Ancak aktörler farklılaşsa da figüranlar hep aynı kaldı.Vahhabi/Selefi anlayış tabiatı gereği emperyalizm ve siyonizmin gönüllü uşak ve tetikçiliğini yapmaya devam etti/ediyor. Amerikan, İngiliz ve Yahudi fitne merkezlerinde üretilen stratejiler ile Suud’un cehalet ve maddi imkanları buluşunca emperyalizm-Vahhabizm birlikteliği 20. yüzyılın son çeyreğinden itibaren ilk gayrimeşru çocuklarını doğurmaya başladı. Emperyalizm-Vahhabizm zinasının ilk ürünleri Afganistan-Pakistan coğrafyasında önce Taliban ardından Kaide olarak örgütlendi.
İnsani evrimleşmesini tamamlayamamış, görünüm ve ruhsal olarak mağara devri insanlarını andıran karakterler arasında bulaşıcılığı kontrol altına alınamayan korkunç bir virüse dönüşen “Vahhabizm”, kısa zamanda mantar gibi türeyen “terör ve tedhiş örgütleri” ile Uzakdoğu’dan Atlas Okyanusu’na kadar İslam coğrafyasını kan ve gözyaşı deryasına çevirdi.
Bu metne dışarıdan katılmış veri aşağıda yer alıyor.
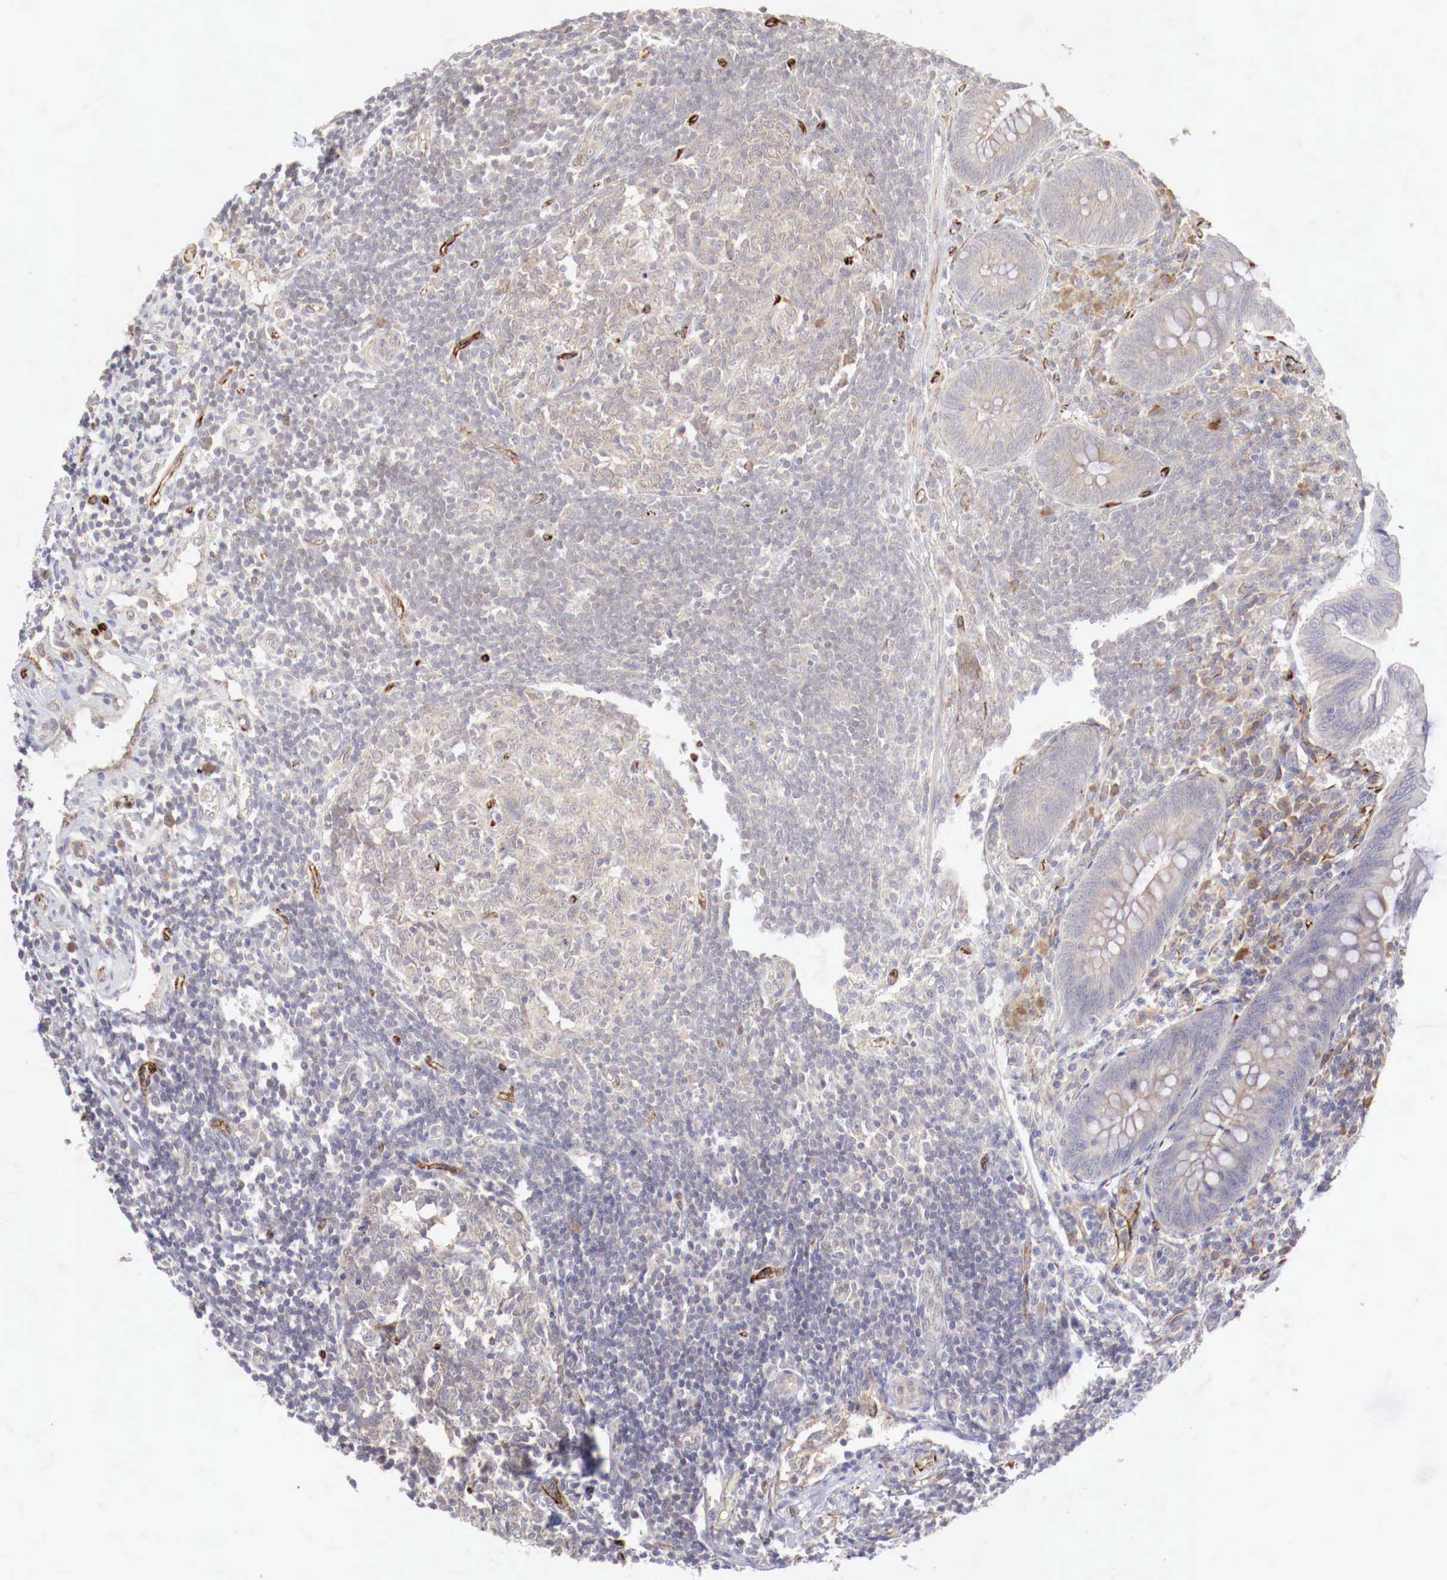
{"staining": {"intensity": "negative", "quantity": "none", "location": "none"}, "tissue": "appendix", "cell_type": "Glandular cells", "image_type": "normal", "snomed": [{"axis": "morphology", "description": "Normal tissue, NOS"}, {"axis": "topography", "description": "Appendix"}], "caption": "Immunohistochemistry micrograph of benign appendix stained for a protein (brown), which demonstrates no staining in glandular cells.", "gene": "WT1", "patient": {"sex": "female", "age": 34}}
CIA, MOSSAD ve MI6’nın “eşek arısı kovanı projesi” ile Vahhabilik’ten devşirerek piyasaya sürdükleri son sürüm ürün ise “IŞİD” oldu. Yeryüzünde anatomik olarak insan, ruhsal olarak ise vahşi hayvan tıynetli ne kadar canavar varsa Suriye ve Irak’ta toplanarak, sözüm ona adı “cihad” konulan bir zulüm ile tüm mazlum ve mustazaf halklara kan kusturulmaya başlandı.
Küresel emperyal egemenler, IŞİD projesi ile neyi amaçladılar, neyi amaçlıyorlar?
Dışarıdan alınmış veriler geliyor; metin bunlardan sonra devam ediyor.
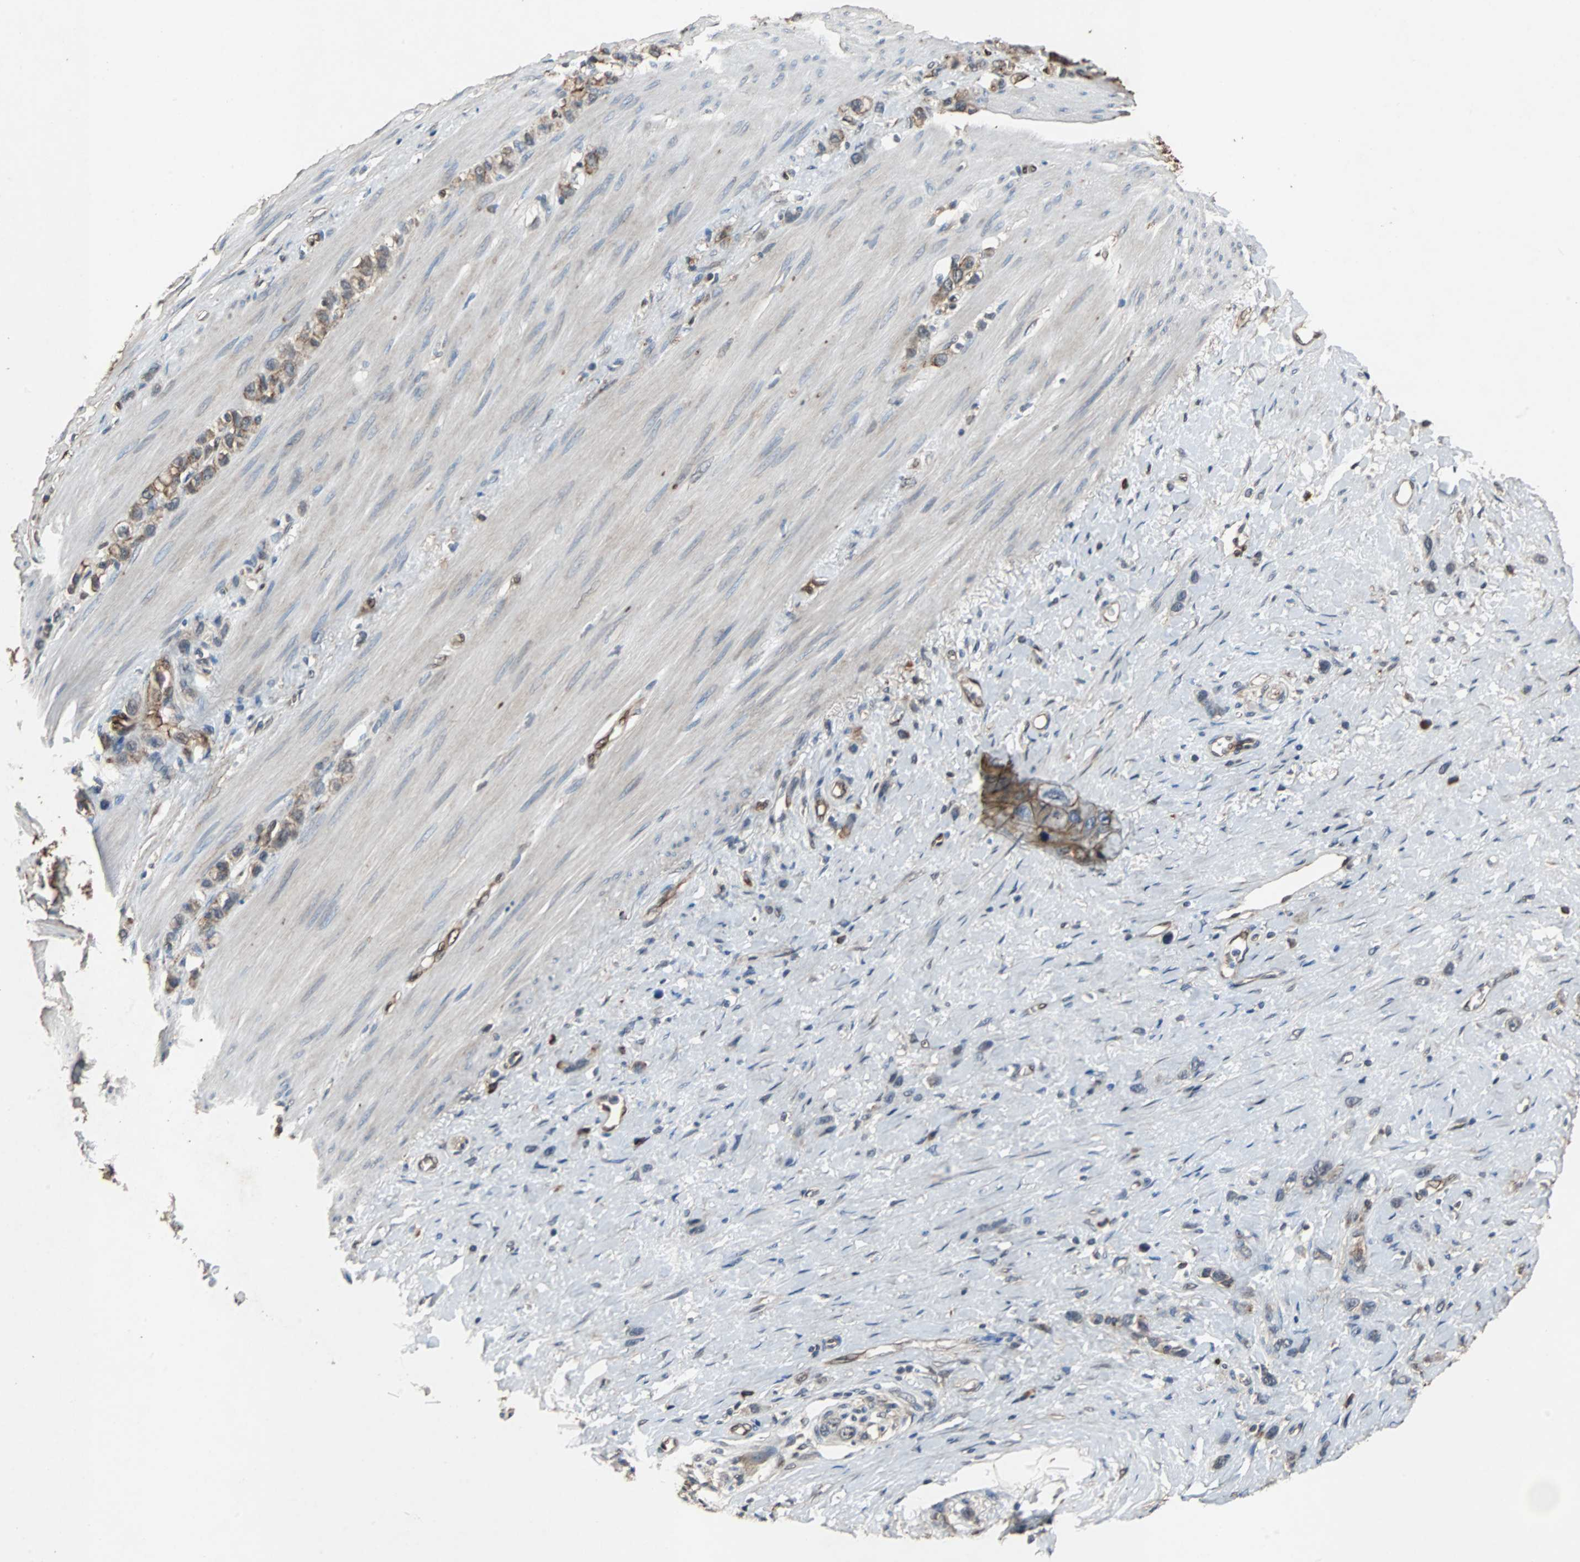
{"staining": {"intensity": "strong", "quantity": "25%-75%", "location": "cytoplasmic/membranous"}, "tissue": "stomach cancer", "cell_type": "Tumor cells", "image_type": "cancer", "snomed": [{"axis": "morphology", "description": "Normal tissue, NOS"}, {"axis": "morphology", "description": "Adenocarcinoma, NOS"}, {"axis": "morphology", "description": "Adenocarcinoma, High grade"}, {"axis": "topography", "description": "Stomach, upper"}, {"axis": "topography", "description": "Stomach"}], "caption": "Tumor cells reveal strong cytoplasmic/membranous positivity in about 25%-75% of cells in adenocarcinoma (stomach).", "gene": "NDRG1", "patient": {"sex": "female", "age": 65}}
Küresel emperyalizm ve gasıp siyonist rejim, IŞİD projesi ile kabaca: “Müslüman ve mustazaf halklar arasında korku ve panik havası yaratarak umutsuzluk ve çaresizlik duygusunu derinleştirmek, Müslüman ve mustazaf halkların kendilerini özelde ABD, genelde ise Batı dünyasına mecbur hissetmesini temin etmek, bölge halk ve toplulukları arasındaki vahdeti bozmak, birlik ve beraberliği dağıtmak, tekfirciliği yaygınlaştırmak, mezhepçiliği hortlatmak, Şii-Sünni yakınlaşmasını önlemek, ihtilafları körüklemek, İsrail üzerindeki baskıyı azaltmak, bilakis İsrail karşıtı hükümet ve örgütleri baskı altına almak, antiemperyalist hükümetleri mümkünse iktidardan düşürmek, bu mümkün olmazsa hareket alanlarını daraltmak, bahsi geçen ülkeleri parçalamak ya da en azından yeni ulus devletlerin temellerini atmak ve bölgedeki antiemperyalist – antisiyonist güç ve enerjinin bölgede içsel olarak heba olmasını…” hedeflemektedir.
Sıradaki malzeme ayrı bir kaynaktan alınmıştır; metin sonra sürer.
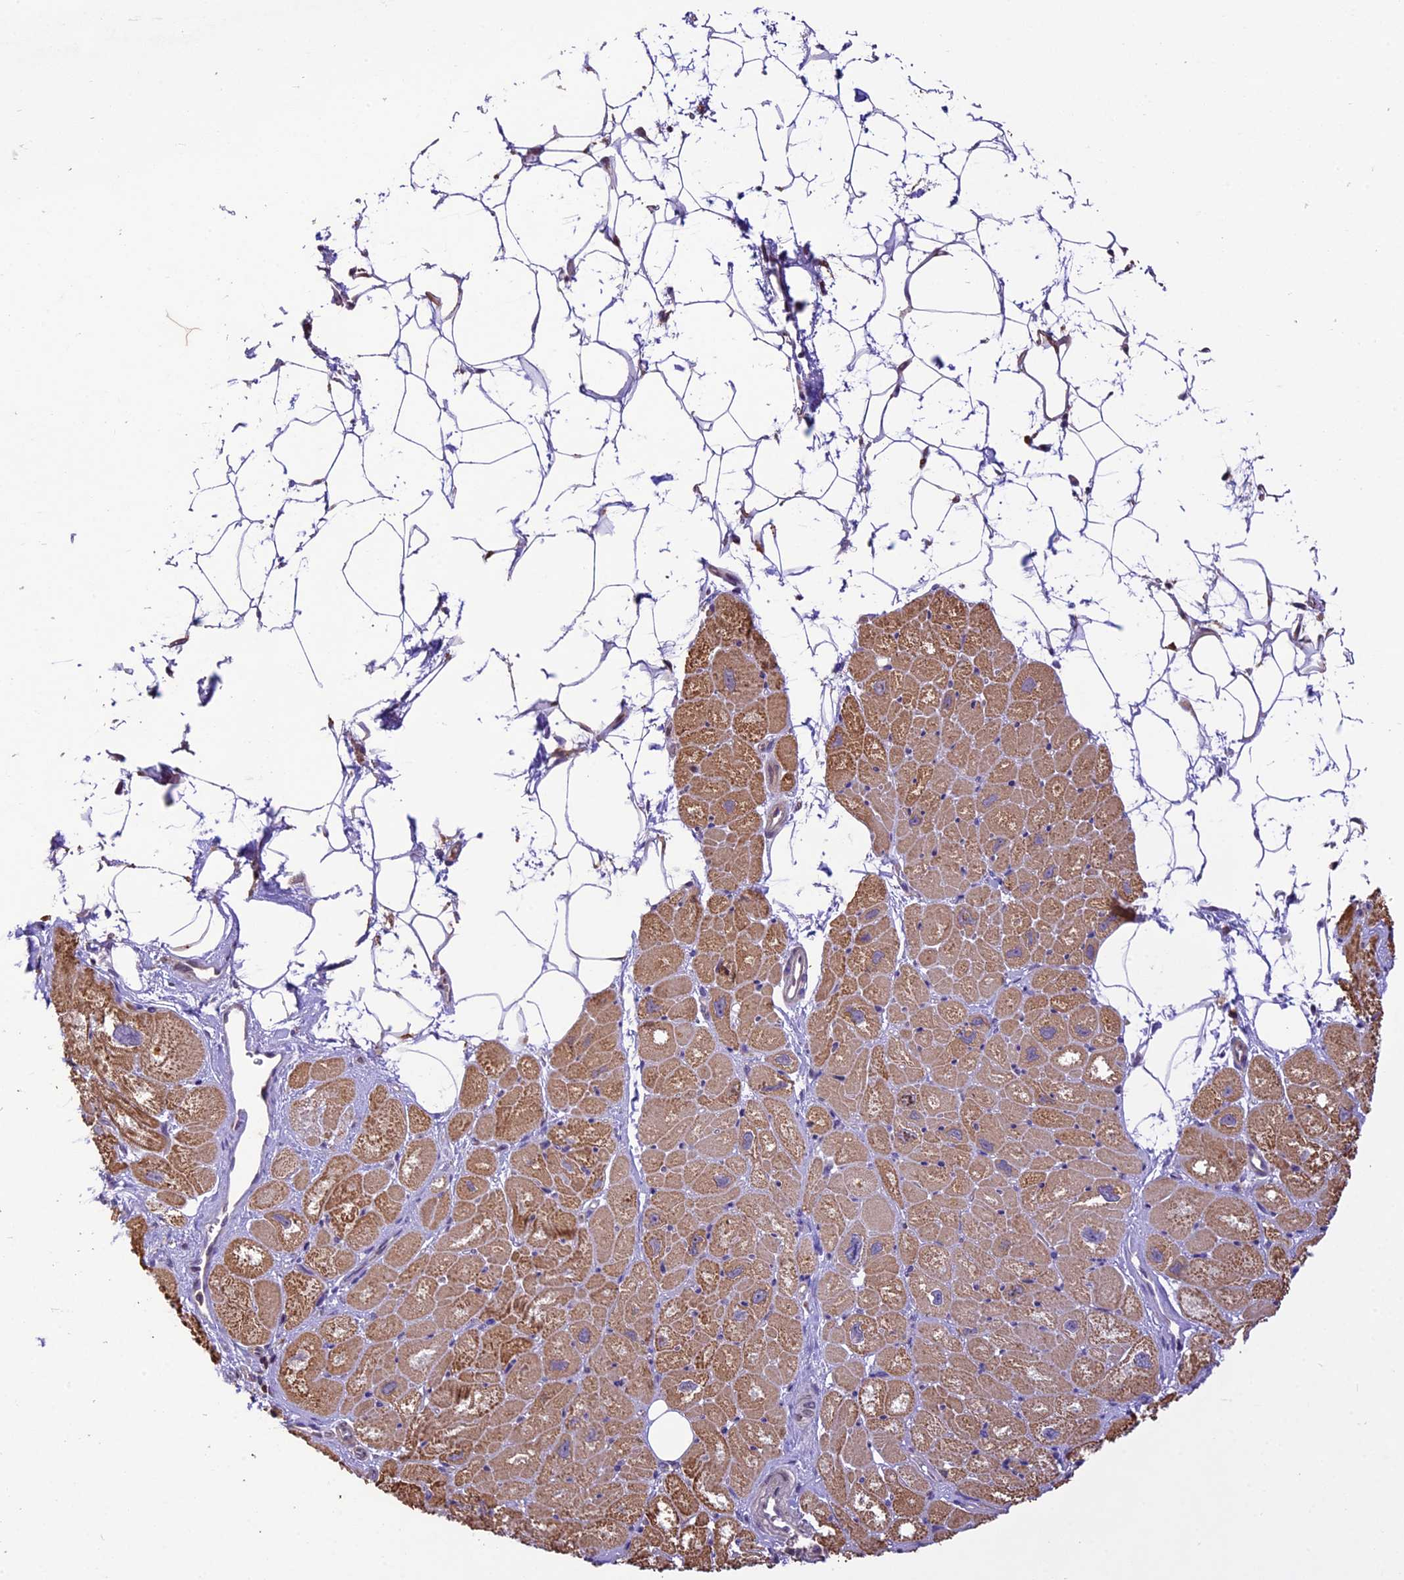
{"staining": {"intensity": "moderate", "quantity": ">75%", "location": "cytoplasmic/membranous"}, "tissue": "heart muscle", "cell_type": "Cardiomyocytes", "image_type": "normal", "snomed": [{"axis": "morphology", "description": "Normal tissue, NOS"}, {"axis": "topography", "description": "Heart"}], "caption": "Moderate cytoplasmic/membranous staining is appreciated in about >75% of cardiomyocytes in normal heart muscle.", "gene": "DGKH", "patient": {"sex": "male", "age": 50}}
Peki, tüm bunlar niçin? Tabi ki “Amerika, İsrail, İngiltere ve yandaşları bölge halklarına kolay sulta ve tahakküm kursun ve kaynaklarını rahat sömürebilsin” diye!
Ancak tüm bunlar yapılırken IŞİD (ve türevi Nusra-İslami Cephe-Ahraru’ş Şam-Şebab-Boko Haram vs.) gibi vahşi bir örgütün yaptıklarına meşruluk kazandırılması ve bundan daha da önemlisi “cihad” elbisesi giydirilmiş bu “fitne”nin bir CIA, MOSSAD ve MI6 projesi olduğunun halklar tarafından anlaşılmaması gerekiyordu. Bunun temini için ise IŞİD’i geliştiren mihraklar; zahirde farklı kimlik ve tanımlamalarla kendilerini ifade eden fakat fikirsel ve ruhsal olarak IŞİD gibi düşünen yapı, kurum, aydın, entelektüel ve kanaat önderlerini harekete geçirdi. Veya onların kendiliğinden harekete geçeceği zemini oluşturdu! Ve böylece IŞİD’i (daha doğru bir ifade ile IŞİD’i açığa çıkaran zihinsel ve ruhsal örgüyü) meşrulaştıracak bir kanaatin kamuoyunda yaygınlaşması için harekete geçildi.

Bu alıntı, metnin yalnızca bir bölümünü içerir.